Open
Description
Problem statement
Rarely we observe failed E2E test runs which do not exhibit any particular symptoms on the surface, e.g. https://github.com/Kong/gateway-operator/actions/runs/10179601076/job/28155676111
test_helm_install_upgrade.go:390: Deployment 538fc6a5-e3b1-4855-afc8-946870a96092/kgo-nightly-to-e2e-4ca1-gateway-operator-controller-manager has no AvailableReplicas
test_helm_install_upgrade.go:390: Failed to get logs from operator pod 538fc6a5-e3b1-4855-afc8-946870a96092/kgo-nightly-to-e2e-4ca1-gateway-operator-controller-manages77wt: container "manager" in pod "kgo-nightly-to-e2e-4ca1-gateway-operator-controller-manages77wt" is waiting to start: trying and failing to pull image
test_helm_install_upgrade.go:390:
Error Trace: /home/runner/work/gateway-operator/gateway-operator/test/e2e/test_helm_install_upgrade.go:390
Error: Received unexpected error:
timed out waiting for operator deployment in namespace 538fc6a5-e3b1-4855-afc8-946870a96092
Test: TestE2E/TestHelmUpgrade/upgrade_from_nightly_to_current
TestE2E/TestHelmUpgrade/upgrade_from_nightly_to_current 2024-07-31T12:05:46Z logger.go:66: Running command helm with args [uninstall --namespace 538fc6a5-e3b1-4855-afc8-946870a96092 kgo-nightly-to-e2e-4ca1]
TestE2E/TestHelmUpgrade/upgrade_from_nightly_to_current 2024-07-31T12:05:47Z logger.go:66: release "kgo-nightly-to-e2e-4ca1" uninstalled
After closer inspects in diagnostics it occurs that the problem is in exceeding the docker hub pull quota:
- apiVersion: v1
count: 3
eventTime: null
firstTimestamp: "2024-07-31T12:02:48Z"
involvedObject:
apiVersion: v1
fieldPath: spec.containers{manager}
kind: Pod
name: kgo-nightly-to-e2e-4ca1-gateway-operator-controller-manages77wt
namespace: 538fc6a5-e3b1-4855-afc8-946870a96092
resourceVersion: "2329"
uid: d713fa65-d7cf-4ab0-b2bf-87fa039e0a57
kind: Event
lastTimestamp: "2024-07-31T12:03:36Z"
message: 'Failed to pull image "docker.io/kong/gateway-operator-oss:nightly": failed
to pull and unpack image "docker.io/kong/gateway-operator-oss:nightly": failed
to copy: httpReadSeeker: failed open: unexpected status code https://registry-1.docker.io/v2/kong/gateway-operator-oss/manifests/sha256:984c624b124aa5d10d5f5c2cf4915e14d5293d930203c8f00228accd736e33ed:
429 Too Many Requests - Server message: toomanyrequests: You have reached your
pull rate limit.
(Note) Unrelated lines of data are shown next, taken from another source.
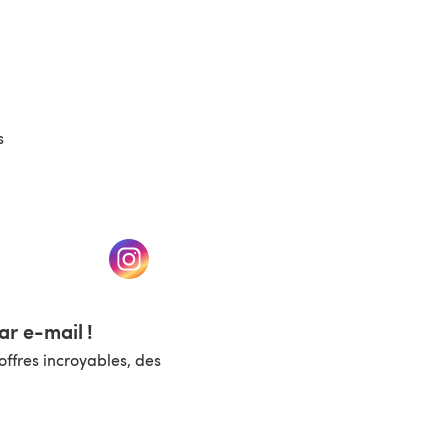
(s'ouvre dans un nouvel onglet)
s
un nouvel onglet)
(s'ouvre dans un nouvel onglet)
r e-mail !
ffres incroyables, des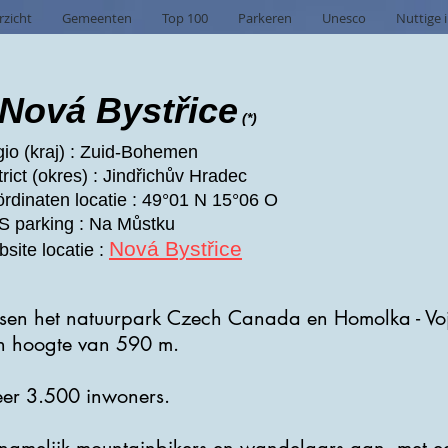
rzicht
Gemeenten
Top 100
Parkeren
Unesco
Nuttige 
Nová Bystřice
(*)
io (kraj) : Zuid-Bohemen
trict (okres) : Jindřichův Hradec
rdinaten locatie : 49°01 N 15°06 O
 parking : Na Můstku
Nová Bystřice
site locatie :
ussen het natuurpark Czech Canada en Homolka - Voj
en hoogte van 590 m.
veer 3.500 inwoners.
You may increase the limit by authenticating and upgrading: https://www.docker.com/increase-rate-limit'
metadata:
creationTimestamp: "2024-07-31T12:02:48Z"
name: kgo-nightly-to-e2e-4ca1-gateway-operator-controller-manages77wt.17e74a90ef43e1a6
namespace: 538fc6a5-e3b1-4855-afc8-946870a96092
resourceVersion: "2431"
uid: c31178bb-13d7-45fb-8e33-2f92dd60e75a
reason: Failed
reportingComponent: kubelet
reportingInstance: 13bd010b-62c4-4262-80fe-ab572c485c89-control-plane
source:
component: kubelet
host: 13bd010b-62c4-4262-80fe-ab572c485c89-control-plane
type: Warning
Proposed solution
- Create a DockerHub token
- Use said token in both integration and E2E tests suite
- https://kubernetes.io/docs/tasks/configure-pod-container/pull-image-private-registry/#create-a-secret-by-providing-credentials-on-the-command-line can be followed for detailed instructions.
Acceptance criteria
- Sporadic failures due to exceeding quota are not observed.